Heckmann: Markus Ulbig, der Innenminister in Sachsen, der hat vor einigen Wochen Sondereinheiten für straffällig gewordene Asylbewerber ins Spiel gebracht und angekündigt. Ist das die richtige Methode, um Ängsten zu begegnen?
Kretschmer: Wir haben einige Fälle in Sachsen gehabt, die sehr ärgerlich sind, die die Bereitschaft zu Solidarität und Aufnahme und Integration behindert haben, und deswegen hat der Minister gesagt, ich möchte, dass wir diese Fälle, die wirklich unser Asylrecht und unsere Bereitschaft zur Solidarität torpedieren, möglichst schnell aufgeklärt haben. Möchte schnell zu dem Punkt kommen, dass diese Leute dann auch aus Deutschland wieder ausgewiesen werden. Es gibt ja immer nur zwei Seiten einer Medaille. Das eine ist unser Grundrecht auf Asyl, zu dem wir stehen, mit Begeisterung und mit tiefer innerer Überzeugung, und die zweite Frage, die zweite Seite der Medaille ist Integration von denen, die bei uns dauerhaft bleiben, und auch die Rückkehr derjenigen möglichst schnell und konsequent, die keinen Status hier in der Bundesrepublik Deutschland erlangen werden.
Heckmann: Aber, Herr Kretschmer, noch ganz kurz. Die Strafverfolgung von straffällig gewordenen Asylbewerbern ist das eine. Das kann man ja machen. Aber wenn man sich öffentlich hinstellt und regelrechte Sondereinheiten ankündigt, das heizt doch die Stimmung erst recht an, oder?
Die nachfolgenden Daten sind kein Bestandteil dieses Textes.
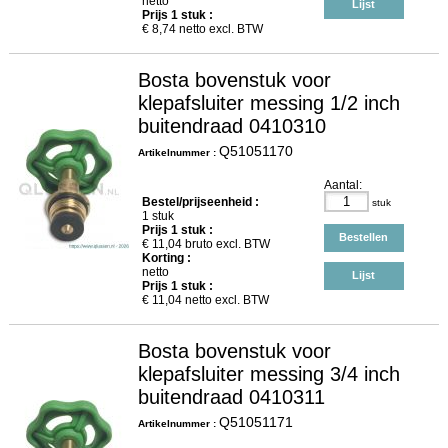
netto
Lijst
Prijs
1
stuk :
€
8,74
netto excl. BTW
Bosta bovenstuk voor
klepafsluiter messing 1/2 inch
buitendraad 0410310
Q51051170
Artikelnummer :
Aantal:
Bestel/prijseenheid :
stuk
1 stuk
Prijs
1
stuk :
Bestellen
€
11,04
bruto excl. BTW
Korting :
netto
Lijst
Prijs
1
stuk :
€
11,04
netto excl. BTW
Bosta bovenstuk voor
klepafsluiter messing 3/4 inch
buitendraad 0410311
Q51051171
Artikelnummer :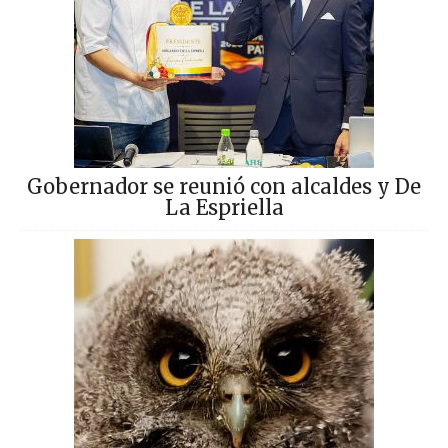
Gobernador se reunió con alcaldes y De
La Espriella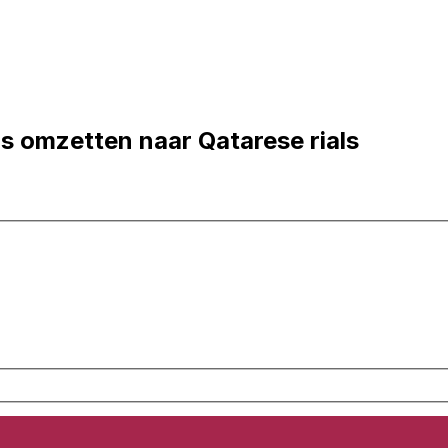
s omzetten naar Qatarese rials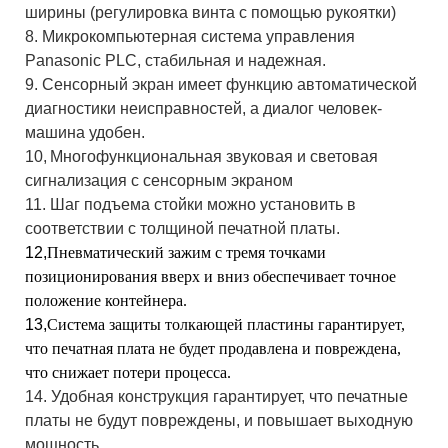
ширины (регулировка винта с помощью рукоятки)
8. Микрокомпьютерная система управления
Panasonic PLC, стабильная и надежная.
9. Сенсорный экран имеет функцию автоматической
диагностики неисправностей, а диалог человек-
машина удобен.
10,
Многофункциональная звуковая и световая
сигнализация с сенсорным экраном
11. Шаг подъема стойки можно установить в
соответствии с толщиной печатной платы.
12,
Пневматический зажим с тремя точками
позиционирования вверх и вниз обеспечивает точное
положение контейнера.
13,
Система защиты толкающей пластины гарантирует,
что печатная плата не будет продавлена ​​и повреждена,
что снижает потери процесса.
14. Удобная конструкция гарантирует, что печатные
платы не будут повреждены, и повышает выходную
мощность.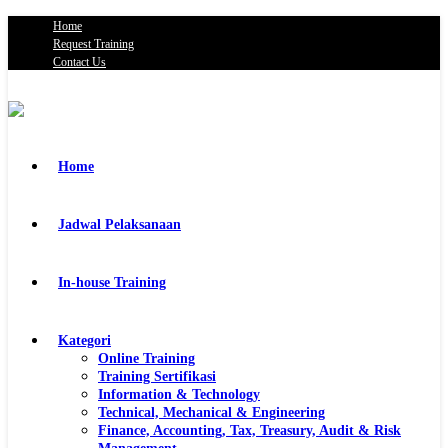
Home
Request Training
Contact Us
Home
Jadwal Pelaksanaan
In-house Training
Kategori
Online Training
Training Sertifikasi
Information & Technology
Technical, Mechanical & Engineering
Finance, Accounting, Tax, Treasury, Audit & Risk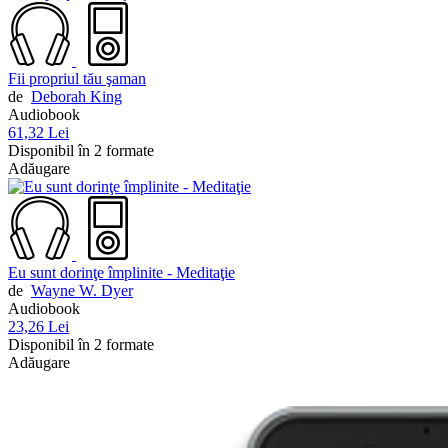
Fii propriul tău şaman
de
Deborah King
Audiobook
61,32 Lei
Disponibil în 2 formate
Adăugare
Eu sunt dorinţe împlinite - Meditaţie
de
Wayne W. Dyer
Audiobook
23,26 Lei
Disponibil în 2 formate
Adăugare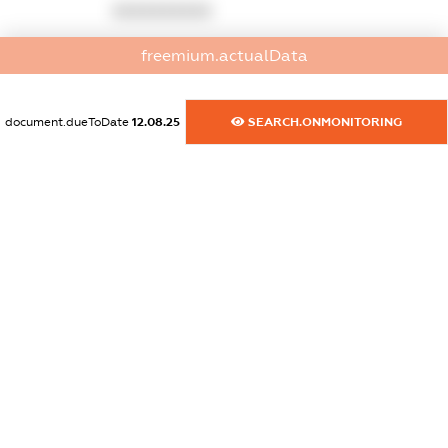
XXXXXXXXXX
dossier.commercial_info.activity
freemium.actualData
XXXXXXXXXX
document.dueToDate
12.08.25
SEARCH.ONMONITORING
freemium.exampleText_1
freemium.exampleText_2
freemium.anonymousPerSearch2
FREEMIUM.DETAILS
FREEMIUM.REGISTER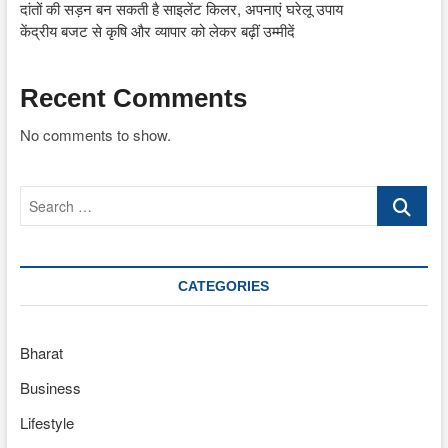
दांतों की सड़न बन सकती है साइलेंट किलर, अपनाएं घरेलू उपाय
केंद्रीय बजट से कृषि और व्यापार को लेकर बढ़ीं उम्मीदें
Recent Comments
No comments to show.
Search
…
CATEGORIES
Bharat
Business
Lifestyle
Kretschmer: Nein, das ist doch nur konsequent. Wir haben in der Bundesrepublik Deutschland ein so umfassendes Asylrecht, wie in kaum einem anderen Land. Wir haben ein so hohes Maß auch an Sozialleistungen, zu denen wir stehen und die ich auch für richtig halte, die ich auch mit tiefer Überzeugung verteidige. Das bedeutet aber auf der anderen Seite, dass diejenigen, die einen Missbrauch begehen, konsequent dann auch ausgeschlossen werden von diesem umfangreichen Asylrecht und den Sozialleistungen, und das wollen wir schneller als bisher machen und konsequenter machen. Ich glaube, dass wir dafür sehr viel Zustimmung in der Bevölkerung erhalten.
Heckmann: Und Sie glauben nicht, dass Sie damit die Stimmung der Pegida-Anhänger auch noch anheizen?
Kretschmer: Noch einmal: Ist die Sache in sich richtig oder ist sie falsch? Darf man hier einen Missbrauch begehen ja oder nein? Und dann muss man das richtige tun. Und diese Vorwürfe, die halte ich für an den Haaren herbeigezogen. Noch einmal: Wir müssen als Politik durchsetzen, dass deutsches Recht gilt, und das konsequent. Dann werden wir die meiste Zustimmung erhalten.
Heckmann: Der stellvertretende Vorsitzende der Unions-Bundestagsfraktion, Michael Kretschmer, war das, Generalsekretär der CDU in Sachsen. Herr Kretschmer, ich danke Ihnen für das Gespräch und wünsche Ihnen einen schönen Tag.
Kretschmer: Auf Wiederhören! Tschüss!